Raney decided to hold her own dance shortly after another singles dance in Martinsburg shut down. A friend, Carolyn Fraley, helped Raney organize it, but Fraley was no longer involved after a few months.

Raney credited Ed Gillwald, whom she met at a singles event, with pushing her to start a dance. "I knew it was needed," she said.

Gillwald, 63, who has worked for General Motors for 32 years, helps run the dance. Raney, 61, said Al deQuillfeldt, who died of cancer on Thursday, made decorations for each of the holidays.

Raney looked away and laughed when she was asked about jobs she has held. The last one - cross-country truck driver - lasted five years.

She said she has owned race horses and been a secretary, and she and her former husband owned beauty salons and service stations. She said she has been married more than once.

Once Gateway couples get married, they're only allowed back for an annual anniversary celebration.

Raney bent the rule this week. Donnie and Francis Harley sat at a table across from Michael Adams and Darlene Laird-Adams. The husbands shared ashtrays with their wives as the couples gazed at the dance floor. They commented that the faces had changed since the couples last attended.

The Adamses, who live in Harpers Ferry, were Raney's first success story.

Michael, 41, had been married for more than 20 years until his wife died. He has a 21-year-old son, John.

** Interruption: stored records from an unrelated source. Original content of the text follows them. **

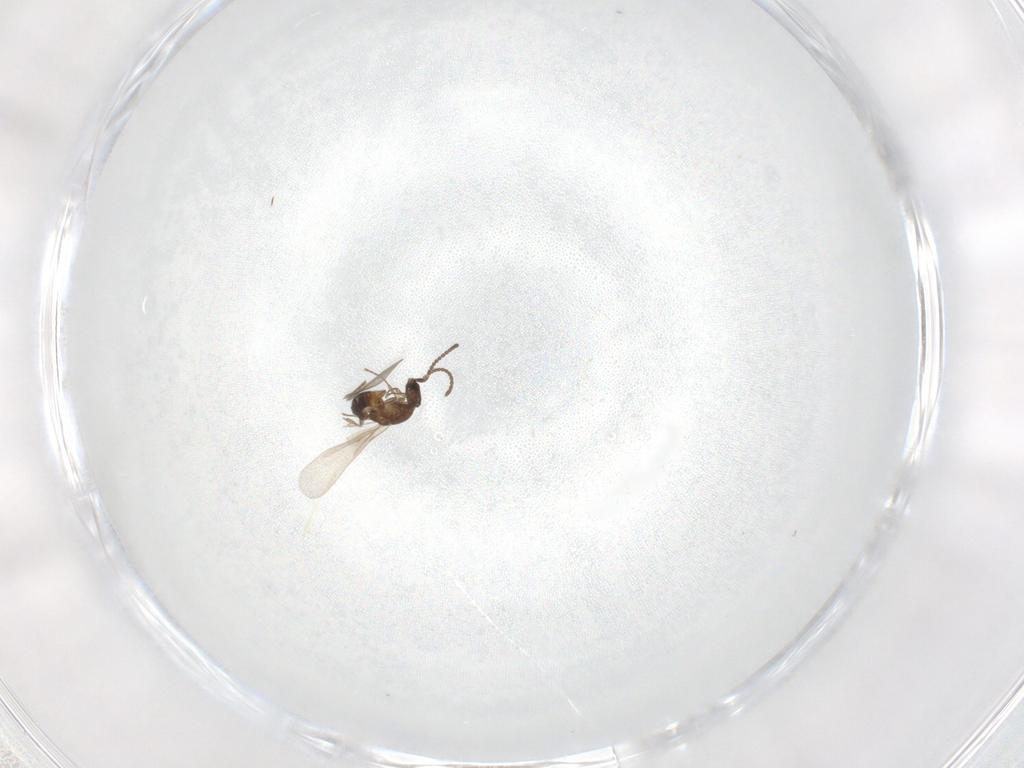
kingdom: Animalia
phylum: Arthropoda
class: Insecta
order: Hymenoptera
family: Formicidae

Darlene, 46, had been taking care of her parents and her two children, Haley, who is now 16, and Adam, who is now 9.

Michael and Darlene were already on the ballroom floor when he asked her for a dance.

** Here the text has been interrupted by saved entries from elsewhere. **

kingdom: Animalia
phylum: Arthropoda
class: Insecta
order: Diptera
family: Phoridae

About a week later, Darlene recalled, Michael turned to her and said, "I'm just looking for someone to take care of."

"That was it for me," she said Sunday. "There was no way another girl was going to get her hands on him."

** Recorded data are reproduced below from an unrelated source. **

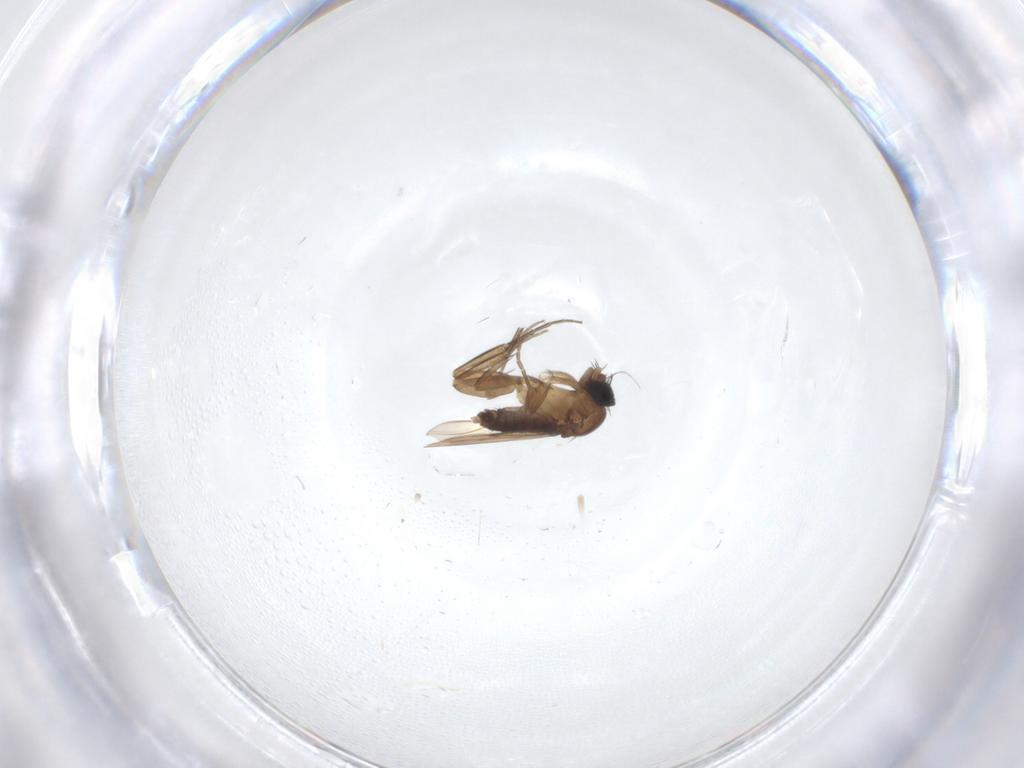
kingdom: Animalia
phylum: Arthropoda
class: Insecta
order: Diptera
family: Phoridae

They were married in November 1998, about seven months after they met.

Donnie Harley, 59, had been married for 28 years. Francis Harley's wife died two years before he met Donnie.

Francis, 66, saw Donnie sitting in a group as he walked past her and thought she looked "interesting" and "very charming." He gathered up his nerve on the second pass and asked her for a dance.

They went to dinner in November 1998 and decided in May 1999 to get married the following month. They're now fixing up an old house that they share with an adult schnauzer and two puppies.

Nancy Fruhwirth and Linda Sheehan said they don't focus on finding mates, instead treating each mixer as an evening of fun.

"We came here to dance and socialize," said Fruhwirth, who lives in Winchester, Va., and works in a doctor's office.

"And have a drink," added Sheehan, who lives in Stephens City, Va., and works for F&M Bank.

Sheehan said that at a recent dance she met someone she knew from 14 years ago and they went on another date. "Possible, probably, maybe," was how she characterized the chance for romance.

Fruhwirth had a date a week ago and was wondering if it would lead to another one.

At the next table, Ande Hunt and Ray Bierlein explained how their relationship began.

Hunt was on line for the buffet. Bierlein wanted an unusual way to meet her.

Bierlein recalled: "I went up to her and said, 'I would like to have some vegetables - if you're standing in line.'" Then he sat down.

Hunt was not sure how to react. She said she was embarrassed, but she brought him a plate of vegetables.

They enjoyed a few fast dances. "I said, 'Why not a slow dance?'" remembered Hunt, an eighth-grade science teacher.

"And we've been dancing ever since," said Bierlein, a postal distribution clerk.

Phyllis St. Clair of Hagerstown, Kline's sister, did a lot of swiveling and laughing and chatting during Sunday's dance. During a break, she said she's not sure she's ready to date again after suffering two bad break-ups.

St. Clair, a 59-year-old grandmother of four, was married for 37 years. She was also engaged to be married again until about five weeks ago.

She said she knew just about everyone in the ballroom and had stories to tell about several of them, including one new arrival whose life love was on the mend.

"They come back after they get their heart broken," she said.